• [DESCRIPTION OF THE TASK]:
What is the number of lines in the records below holding the string "Sales"? Reply with it and nothing else.

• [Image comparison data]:
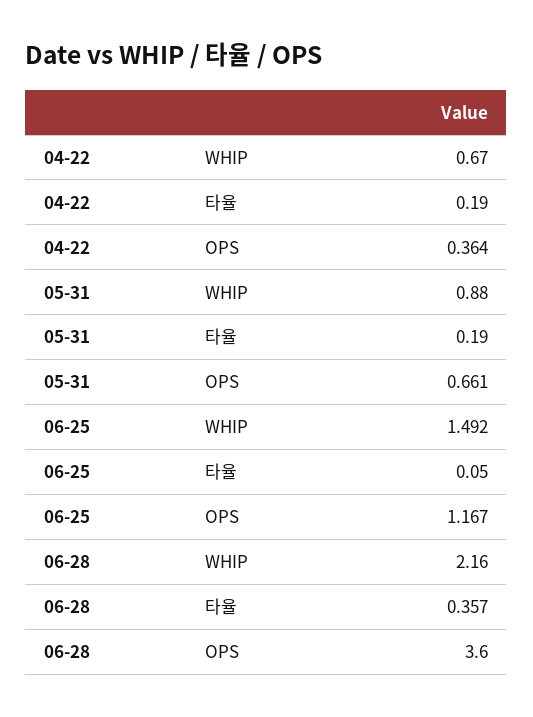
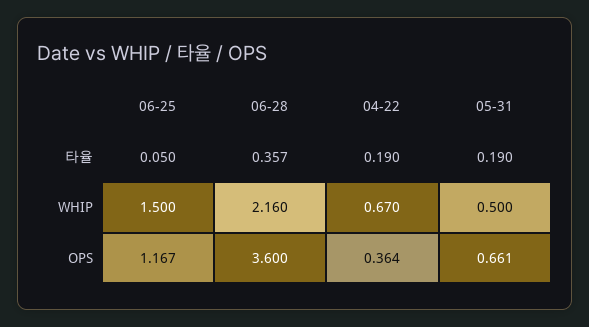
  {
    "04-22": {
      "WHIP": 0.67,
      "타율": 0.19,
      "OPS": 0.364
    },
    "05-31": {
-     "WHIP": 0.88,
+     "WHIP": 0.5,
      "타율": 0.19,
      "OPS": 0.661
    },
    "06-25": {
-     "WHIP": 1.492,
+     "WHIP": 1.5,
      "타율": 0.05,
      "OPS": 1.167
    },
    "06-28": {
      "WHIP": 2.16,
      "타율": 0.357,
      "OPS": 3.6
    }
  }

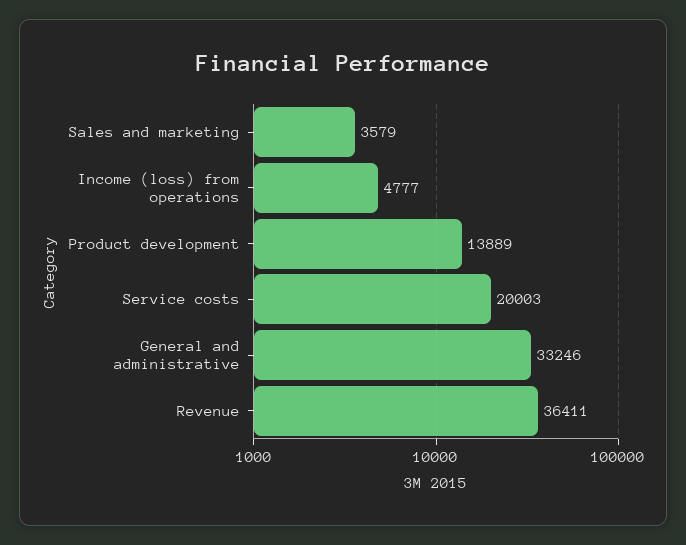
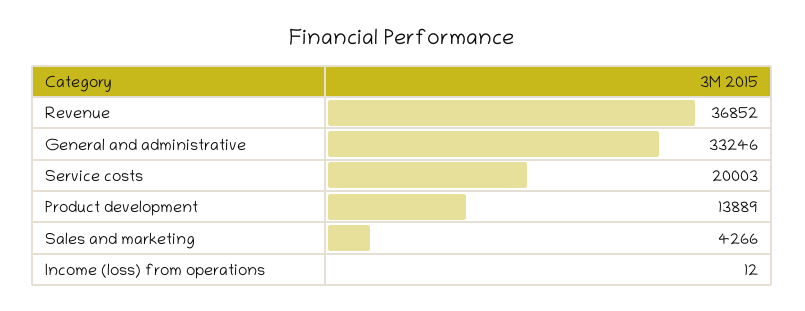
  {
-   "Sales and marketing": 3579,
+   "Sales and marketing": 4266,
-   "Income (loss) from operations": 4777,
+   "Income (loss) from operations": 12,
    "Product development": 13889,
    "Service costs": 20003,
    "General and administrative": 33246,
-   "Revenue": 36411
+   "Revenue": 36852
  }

• [RESULT BELOW]:
2